Disc1 knockout and epileptic mice exhibit similar granule cell abnormalities. A: Disc1 knockout granule cell with an elongated, enlarged soma (blue asterisk) and a recurrent basal dendrite (white arrow; used with permission from Duan et al., 2007 [129]). B: YFP-expressing ectopic granule cells in the dentate molecular layer with recurrent basal dendrites (white arrows) in the intrahippocampal kainic acid (IHpKA) model of epilepsy. C: GFP-expressing granule cell with a recurrent basal dendrite (white arrow) in the pilocarpine model of epilepsy. D–F: GFP-expressing control granule cells (D) and granule cells with misoriented dendrites from animals treated with pilocarpine (E,F, blue arrowheads). A granule cell with an enlarged and elongated soma (blue asterisk) is also shown. G–J: Time-lapse imaging of a granule cell in an organotypic hippocampal explant culture, which models epileptogenesis in vitro. Images over 6 days in vitro (DIV) show elongation of the soma and the shifting of an apical dendrite to the basal pole of the cell, creating a recurrent basal dendrite (blue arrows) (Images used with permission from Murphy and Danzer, 2011 [135]). Scale bars = 30 μm (A), 30 μm (B), 15 μm (C), 30 μm (D–F), 25 μm (G–J).

Figure 8

Model depicting granule cell dysmorphogenesis following somatic translocation into an apical dendrite. (a) As the soma moves into the initial segment of the left apical dendrite (1), the right apical dendrite is “left behind”, gradually shifting its position from the apical to the basal pole of the cell (2). Continuation of this process leads to a shortening of the initial dendritic segment on the left (3), and conversion of the right apical dendrite into a recurrent basal dendrite (4).
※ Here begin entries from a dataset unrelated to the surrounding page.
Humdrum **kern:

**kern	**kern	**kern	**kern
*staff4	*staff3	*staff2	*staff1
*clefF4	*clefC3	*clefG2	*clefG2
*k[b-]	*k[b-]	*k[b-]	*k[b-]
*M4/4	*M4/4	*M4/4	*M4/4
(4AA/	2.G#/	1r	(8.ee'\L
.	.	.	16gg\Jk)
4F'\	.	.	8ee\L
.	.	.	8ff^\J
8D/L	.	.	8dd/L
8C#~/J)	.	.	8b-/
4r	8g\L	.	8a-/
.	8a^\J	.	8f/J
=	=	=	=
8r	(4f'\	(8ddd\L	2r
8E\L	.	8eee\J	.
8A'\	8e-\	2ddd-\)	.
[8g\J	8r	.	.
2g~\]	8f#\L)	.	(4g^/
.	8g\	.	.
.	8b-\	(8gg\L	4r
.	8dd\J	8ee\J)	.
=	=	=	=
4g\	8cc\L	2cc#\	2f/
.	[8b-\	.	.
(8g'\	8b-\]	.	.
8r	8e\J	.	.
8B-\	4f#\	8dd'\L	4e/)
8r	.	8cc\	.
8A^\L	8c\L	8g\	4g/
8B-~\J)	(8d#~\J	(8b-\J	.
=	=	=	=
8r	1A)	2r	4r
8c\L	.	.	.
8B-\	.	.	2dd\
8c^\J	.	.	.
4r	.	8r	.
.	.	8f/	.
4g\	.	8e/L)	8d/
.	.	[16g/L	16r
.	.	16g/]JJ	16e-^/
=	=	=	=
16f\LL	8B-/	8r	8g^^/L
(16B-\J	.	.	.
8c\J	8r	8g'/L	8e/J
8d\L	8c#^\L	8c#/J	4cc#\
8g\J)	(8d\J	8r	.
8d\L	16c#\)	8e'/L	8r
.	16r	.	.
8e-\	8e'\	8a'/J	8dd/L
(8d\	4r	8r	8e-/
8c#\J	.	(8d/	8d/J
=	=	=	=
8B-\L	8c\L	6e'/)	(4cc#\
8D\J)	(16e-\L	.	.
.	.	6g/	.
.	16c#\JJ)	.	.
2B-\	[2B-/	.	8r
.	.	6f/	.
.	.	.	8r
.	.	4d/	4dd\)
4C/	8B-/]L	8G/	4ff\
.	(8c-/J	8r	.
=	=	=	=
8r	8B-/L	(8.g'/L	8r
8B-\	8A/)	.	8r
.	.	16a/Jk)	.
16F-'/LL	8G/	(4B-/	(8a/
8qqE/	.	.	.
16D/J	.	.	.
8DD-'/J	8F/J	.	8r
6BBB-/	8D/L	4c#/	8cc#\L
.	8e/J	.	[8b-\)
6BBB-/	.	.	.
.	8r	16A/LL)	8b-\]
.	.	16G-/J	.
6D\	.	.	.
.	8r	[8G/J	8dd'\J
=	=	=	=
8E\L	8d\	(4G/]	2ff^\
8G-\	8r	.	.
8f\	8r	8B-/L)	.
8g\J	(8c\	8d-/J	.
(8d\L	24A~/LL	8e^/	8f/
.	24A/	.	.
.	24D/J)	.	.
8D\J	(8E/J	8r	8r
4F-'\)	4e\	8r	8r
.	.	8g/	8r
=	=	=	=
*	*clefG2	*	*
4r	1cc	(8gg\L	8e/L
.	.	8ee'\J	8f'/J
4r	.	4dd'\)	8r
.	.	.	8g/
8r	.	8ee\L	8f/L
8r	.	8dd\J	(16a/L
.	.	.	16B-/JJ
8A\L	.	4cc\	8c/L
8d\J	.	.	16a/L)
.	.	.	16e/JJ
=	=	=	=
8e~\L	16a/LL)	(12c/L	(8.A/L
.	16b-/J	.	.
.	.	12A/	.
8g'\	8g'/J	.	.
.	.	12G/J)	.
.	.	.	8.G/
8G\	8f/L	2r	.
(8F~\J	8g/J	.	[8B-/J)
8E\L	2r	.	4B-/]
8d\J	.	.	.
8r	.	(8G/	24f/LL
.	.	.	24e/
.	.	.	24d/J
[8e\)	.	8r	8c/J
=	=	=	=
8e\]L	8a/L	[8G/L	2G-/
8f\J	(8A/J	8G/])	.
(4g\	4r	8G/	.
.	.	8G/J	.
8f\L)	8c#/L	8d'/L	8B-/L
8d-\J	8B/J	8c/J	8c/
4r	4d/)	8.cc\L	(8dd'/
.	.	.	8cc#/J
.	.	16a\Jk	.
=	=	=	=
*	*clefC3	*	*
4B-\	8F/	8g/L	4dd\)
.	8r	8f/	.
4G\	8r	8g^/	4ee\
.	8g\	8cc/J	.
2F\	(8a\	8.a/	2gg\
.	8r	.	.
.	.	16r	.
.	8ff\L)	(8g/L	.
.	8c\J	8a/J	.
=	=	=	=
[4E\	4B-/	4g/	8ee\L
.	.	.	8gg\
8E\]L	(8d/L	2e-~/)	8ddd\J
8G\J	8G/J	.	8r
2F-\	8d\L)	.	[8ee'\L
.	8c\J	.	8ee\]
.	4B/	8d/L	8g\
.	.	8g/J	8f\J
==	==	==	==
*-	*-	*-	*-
In extreme cases, further migration of the soma leads to the absorption of branch points, converting these structures into primary dendrites (5), and the formation of dendritic loops projecting towards the hilus (6). (b) An example of a granule cell exhibiting a recurrent basal dendrite with a pronounced dendritic loop and an unusually large number of apical dendrites; the putative end product of the processes outlined in a. Note that the axon (white arrowhead) projects off the base of the dendritic loop, suggesting that this was the original location of the cell body. Scale bar = 50 μm. Images used with permission from Murphy and Danzer, 2011 [135].

Figure 9

Reeler mutant mice and epileptic mice exhibit similar granule cell abnormalities. Left panel: GFP-expressing granule cells from a Gli1-CreER^T2::GFP reporter mouse that exhibited no epileptic seizures (control). Note the normal organization of the granule cell blades (GC) and the absence of ectopic cells in the hilus (H). Middle panel: Gli1-CreER^T2::GFP reporter mouse treated with pilocarpine to induce epilepsy. In this animal, the granule cell layer is disorganized and numerous labeled cells are present in the hilus. Right panel: Golgi staining of granule cells in a reeler mutant mouse (used with permission from Drakew et al., 2002 [151]). Similar to the pilocarpine treated animal, the granule cell layer is disorganized and numerous ectopic cells are present in the hilus. Scale bars = 100 μm.